Christian Love into Civic Action: Clues from Sociology
07/14/2022
Last Sunday, the Gospel reading was the parable of the Good Samaritan. At my parish Mass, the priest stated that the story is well known to all of us, but it’s important that we not let it become mundane. Love is not a mere emotion; rather, Jesus is asking all of us to adopt a “radical, foundational,” active love. The homilist further noted that more love is desperately needed in society today. How we would practice such love, as individuals or as a parish, and what concrete steps it might mean for our action in society, he did not say.
Hopefully, the homily got the many of my fellow parishioners’ brain juices flowing about these questions for a while, as it did for me. I think that’s likely, and that’s about all we should expect from a single homily. Where most parishes falter is in providing guidance outside the homily to help their members make those connections in reflection and action.
While it’s important to reflect on these matters normatively (theologically, about what should be the case), it’s also useful to examine them descriptively (sociologically, about what in fact happens and what works for making change). So, for the past two months, I’ve read every academic article I could find in library databases that use social science methods to study the connections between church life and civic engagement—well over 100 articles. I’ll share three of many takeaways, highlighting findings that compare Catholics to other people of faith.
First, active church participation matters. Generally, people have to belong to a church and go to services to learn about and then participate in the church’s own outreach projects. But it’s not mere attendance that matters—attending religious services does not greatly predict people’s active participation in civic organizations. However, their being active in additional church activities does.

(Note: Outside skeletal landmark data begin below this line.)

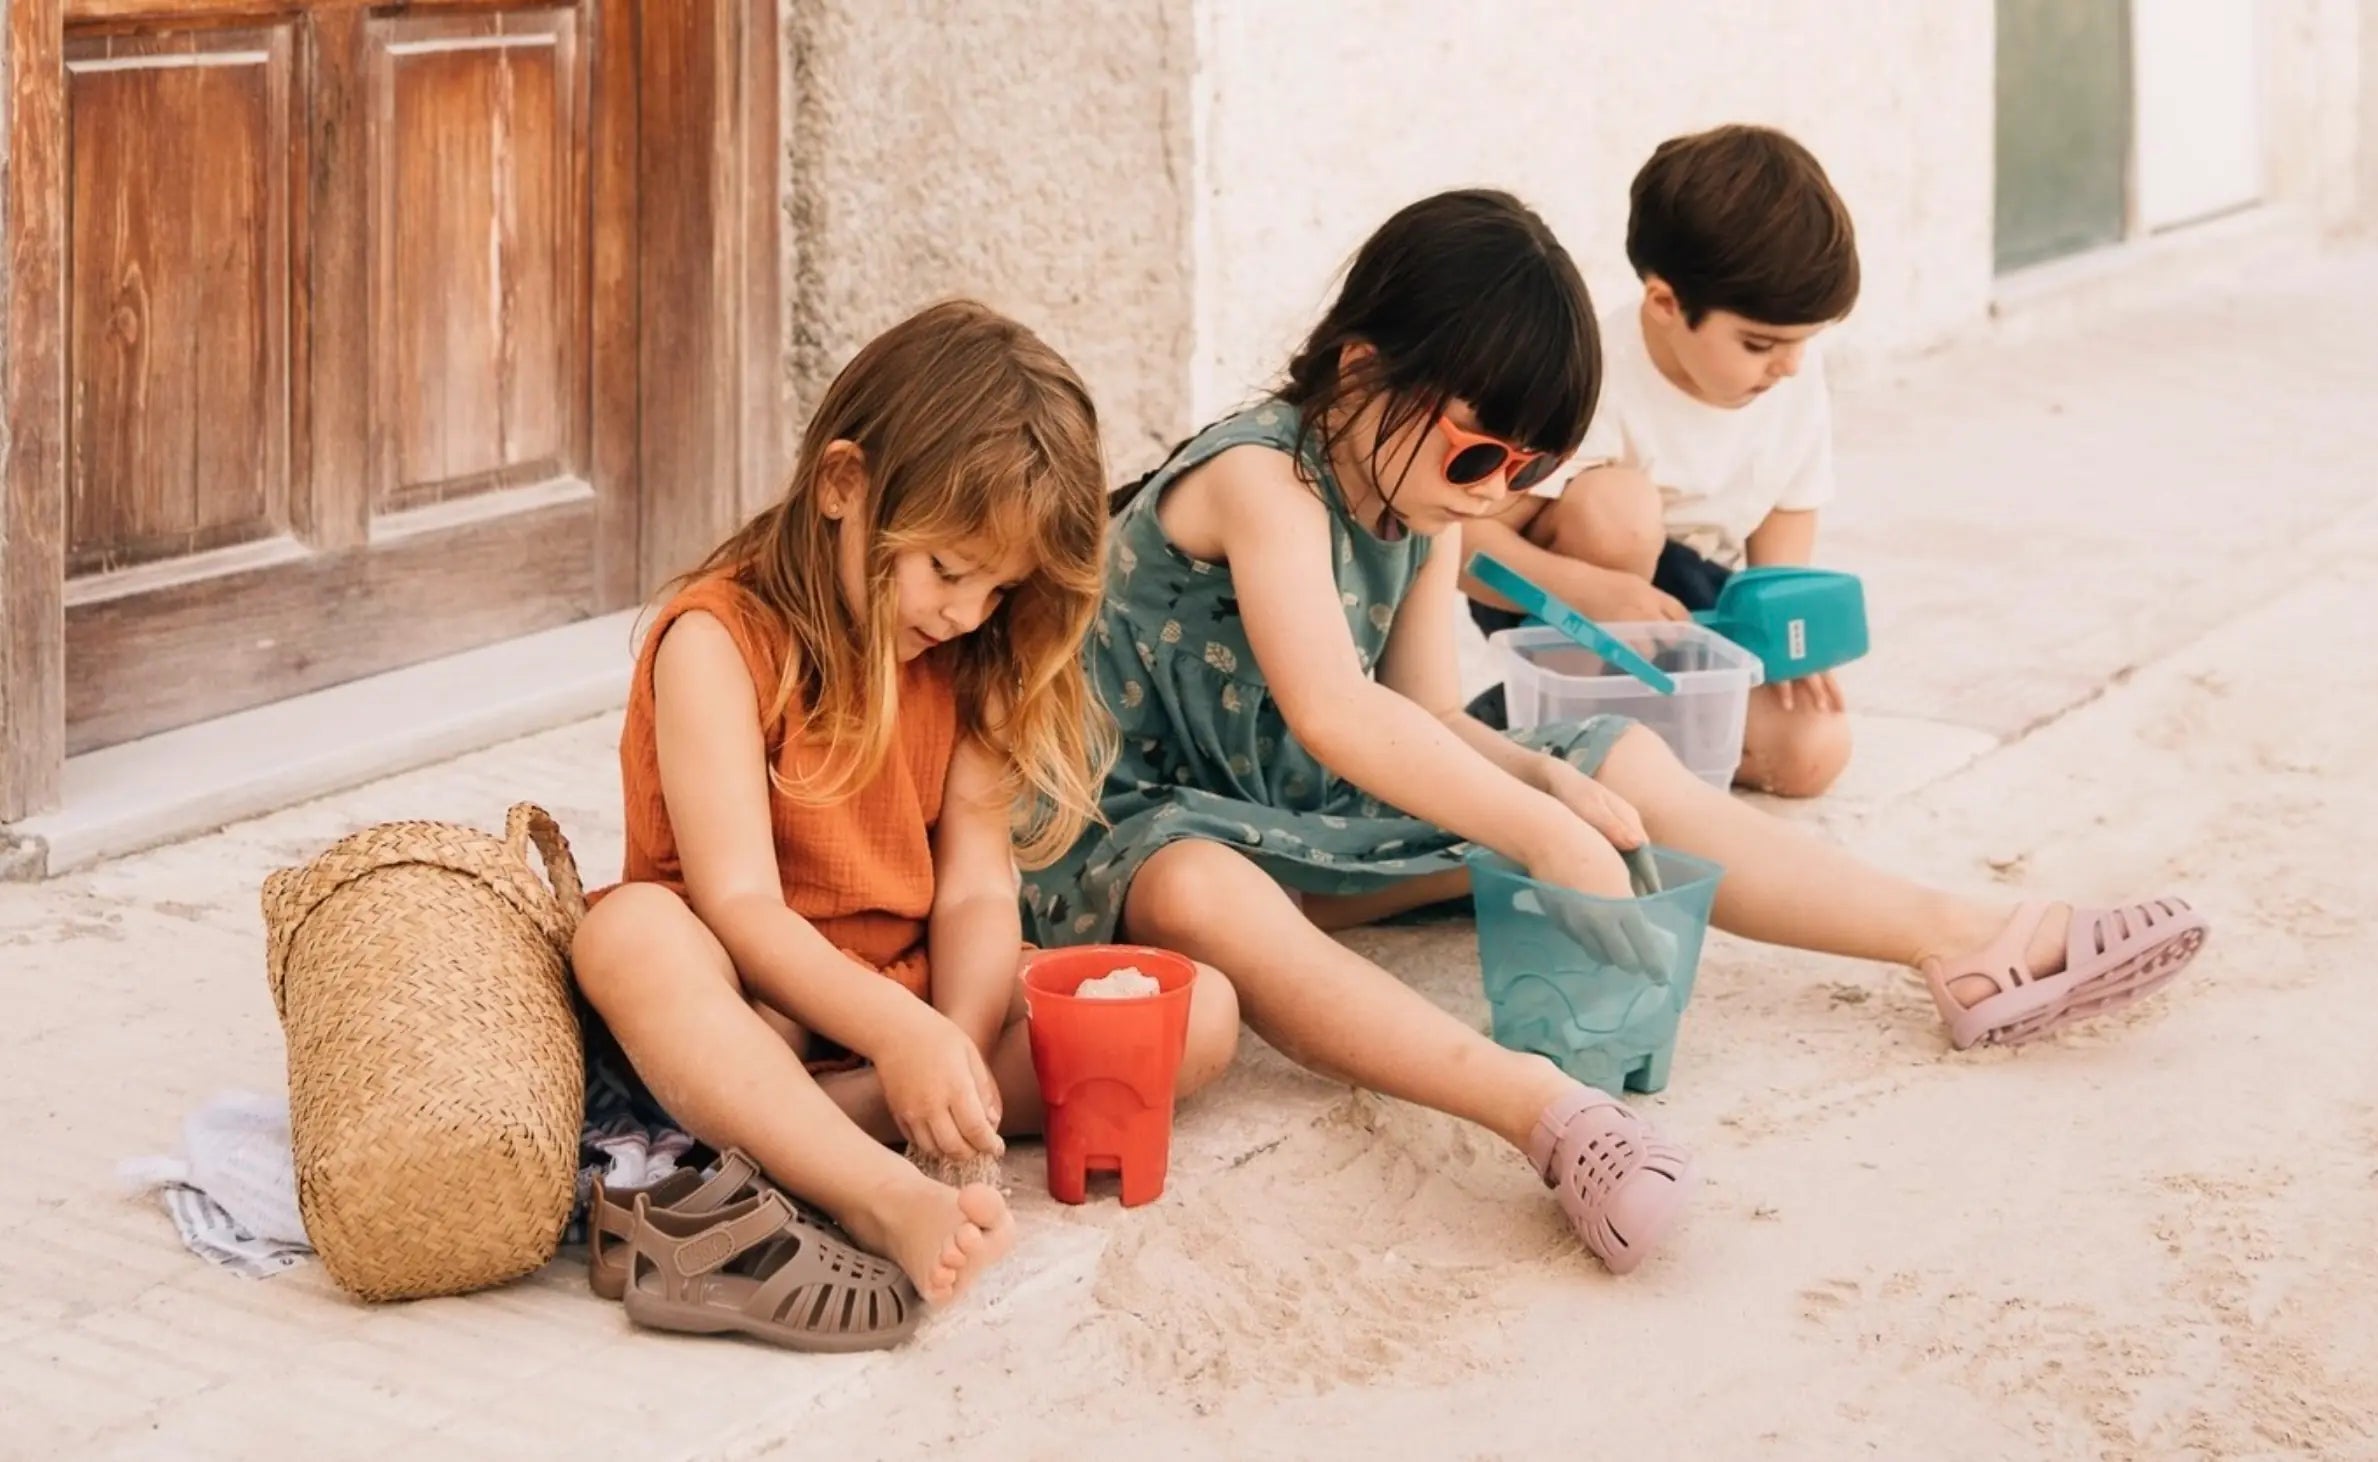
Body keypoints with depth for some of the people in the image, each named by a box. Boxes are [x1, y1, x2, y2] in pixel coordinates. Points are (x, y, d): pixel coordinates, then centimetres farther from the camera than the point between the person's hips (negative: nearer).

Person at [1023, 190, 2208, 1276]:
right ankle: (1540, 1107, -63)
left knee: (1627, 768, 3)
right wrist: (1547, 833, -36)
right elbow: (1331, 712, -37)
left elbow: (1426, 718, 3)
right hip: (1144, 825, -8)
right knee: (1199, 896, -46)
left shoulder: (1427, 510, 3)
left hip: (1312, 823, 9)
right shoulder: (1259, 479, -25)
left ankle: (1964, 943, -1)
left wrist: (1555, 783, -17)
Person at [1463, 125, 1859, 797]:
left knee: (1813, 753, -16)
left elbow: (1787, 524, 2)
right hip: (1561, 605, -5)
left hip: (1694, 599, 5)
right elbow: (1461, 537, -33)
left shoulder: (1797, 376, -12)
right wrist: (1593, 590, -48)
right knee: (1614, 503, -37)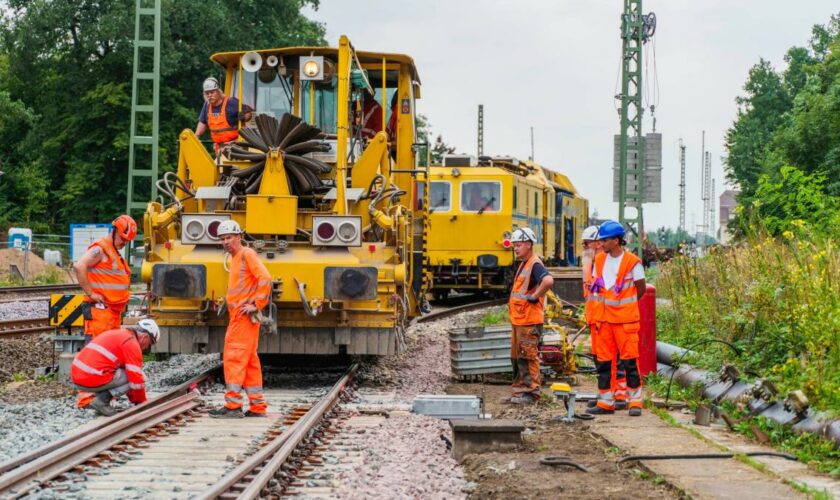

Second, traditions and their theological stances matter. To nuance the previous point, the kind of Christian or religious group to which one belongs makes a difference. A well-attested finding is that Jewish and mainline Protestant members and congregations are the most civically and socially active, Evangelical Protestants are the least, and Catholics are in the middle. While Evangelicals are not a monolithic group, they are consistently on the low-end of civic outreach, for reasons ranging from their theological conservatism to their focus on in-group bonding. Interestingly, regular attendance does raise the likelihood of Christians volunteering for social change efforts, except for Catholics. Like Evangelicals, the most-attending Catholics seem to turn more inward, which is also true of all Christian communities with a conservative theological orientation.
Third, the Catholic edge in youth volunteering gets squandered. For civic engagement, one might think to place hope in Catholic youth, who volunteer at high rates, benefitting from the service opportunities organized by Catholic schools. Catholic youth often describe service to others as one of the things they most like about Catholicism. However, compared to Protestants, “Catholic volunteerism does not persist into adulthood.” Why? For one thing, say these researchers, the Catholic school structure falls away; for another, “The lack of an avenue to civic life through commitment to other Catholic institutions, including parishes, may also affect overall levels of volunteering for Catholic school students after secondary school. These students may become disconnected from broader Catholic institutions and social networks that sustain volunteerism behavior.”
This speculation is consistent with a landmark 2001 study by a team of Catholic sociologists, Young Adult Catholics. The authors recommend that “ways must be provided in which young adults can become meaningfully involved in Church life … Many of our respondents complained of the absence of programs and activities for them, and especially for single adults in parish settings.”
All these studies point to the necessity of building up parish life with activities that pull in people beyond Mass attendance and that address the needs of young adults—for many reasons, including to inculcate the values and habits of civic engagement. The process is not sequential but mutually reinforcing, because some of those parish extracurriculars and many of the activities that will interest young adults are those involving outreach to the community.
Sadly, the alarm about disconnected young adults has been sounded for at least two decades now, and not enough is being done, as Michelle Loris recently argued in this space. And the U.S. Catholic Church at the national level and in many dioceses and parishes aspires to look more and more like the Evangelicals, which is likely to further suppress civic outreach. We Catholics should not squander our rich tradition of social activism and youth volunteerism. The Good Samaritan beckons us.
Brian Stiltner is an ethicist and a professor of theology and religious studies at Sacred Heart University.